I Testimoni di Geova sono spesso citati, nell’immaginario comune, come esempio di proselitismo tenace, porta a porta, costante. Lo dico senza alcun intento dispregiativo nei loro confronti: possono piacere o non piacere, ma il riferimento è noto a tutti. Sono diventati quasi il simbolo della predicazione insistente, metodica, appiccicosa.
Ma diciamolo chiaramente: i Testimoni di Geova non sono nulla a confronto del proselitismo islamico contemporaneo.
Perché la daʿwa islamica oggi non si limita a bussare alla porta o a distribuire materiale religioso. Entra nei social, nelle scuole, nelle università, nelle piazze, nei media, nella vita politica, nel vittimismo organizzato, nel “dialogo interreligioso”, nell’attivismo identitario e perfino nella pretesa di stabilire quali critiche all’Islam siano legittime e quali vadano bollate come odio.
Il punto non è semplicemente “convertire”. Il punto è occupare spazio culturale, normalizzare simboli, rivendicare eccezioni, chiedere riconoscimenti, imporre sensibilità, trasformare ogni critica in discriminazione e ogni resistenza in islamofobia.

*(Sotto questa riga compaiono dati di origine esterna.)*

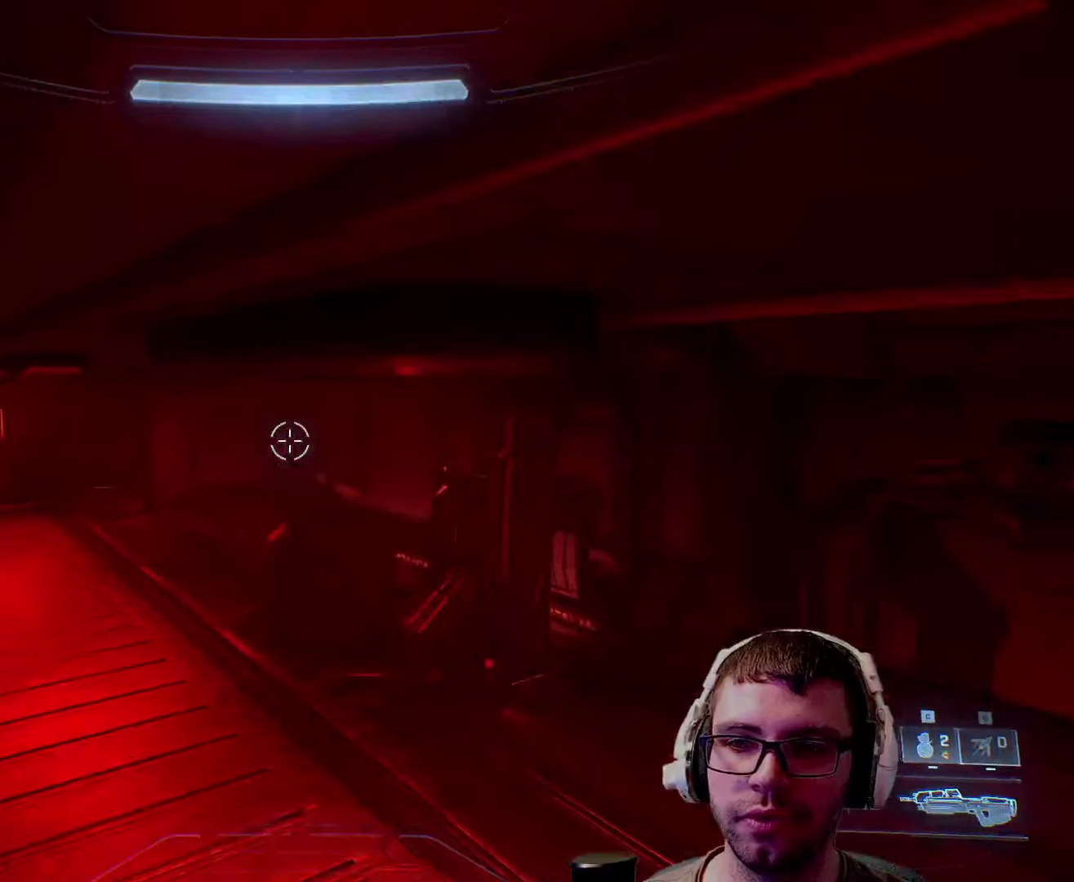
{"keys": ["a", "w"], "mouse": [], "events": []}
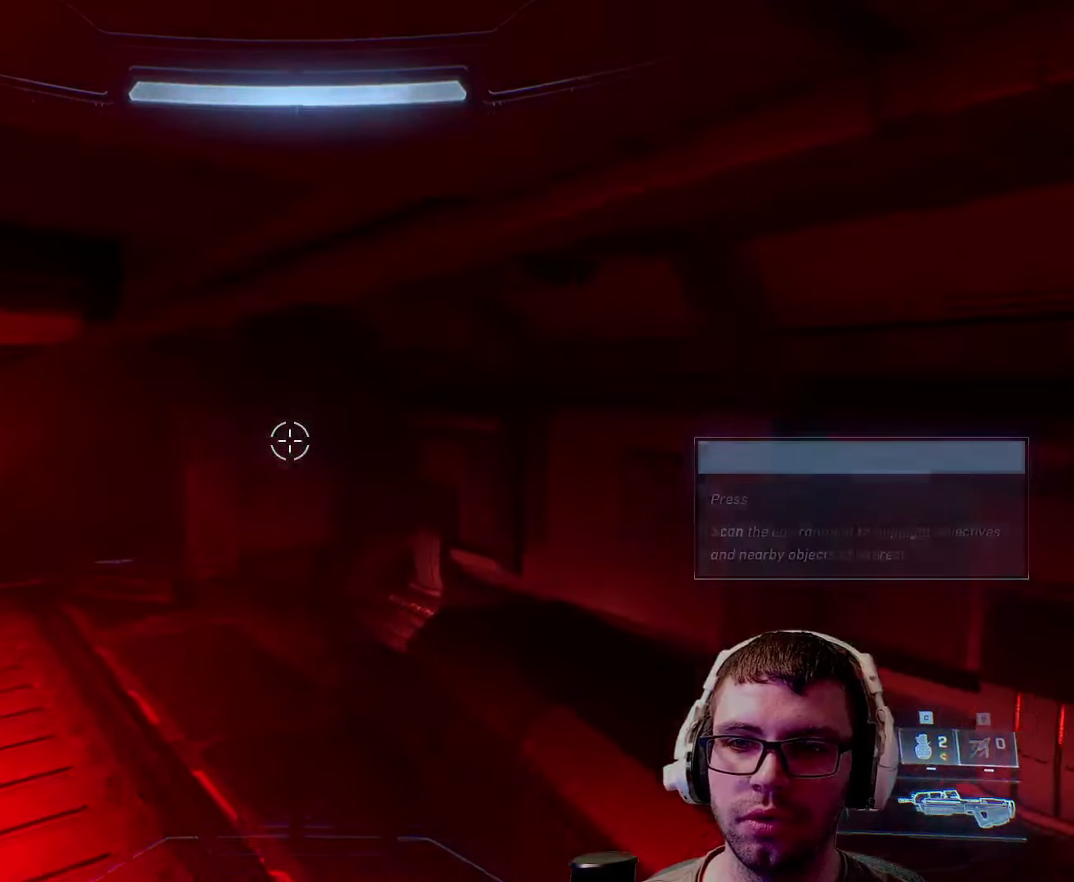
{"keys": ["z"], "mouse": [], "events": [[183, "a", "up"], [283, "w", "up"], [467, "z", "down"]]}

I Testimoni di Geova cercano di convincerti della loro fede. La daʿwa islamica, sempre più spesso, pretende anche di rieducare il modo in cui la società deve guardare, nominare e giudicare l’Islam.
Quelli che nell’immaginario collettivo erano considerati “insistenti” sembrano dilettanti davanti a un proselitismo islamico che si muove ormai su ogni piano: religioso, sociale, mediatico, politico e culturale.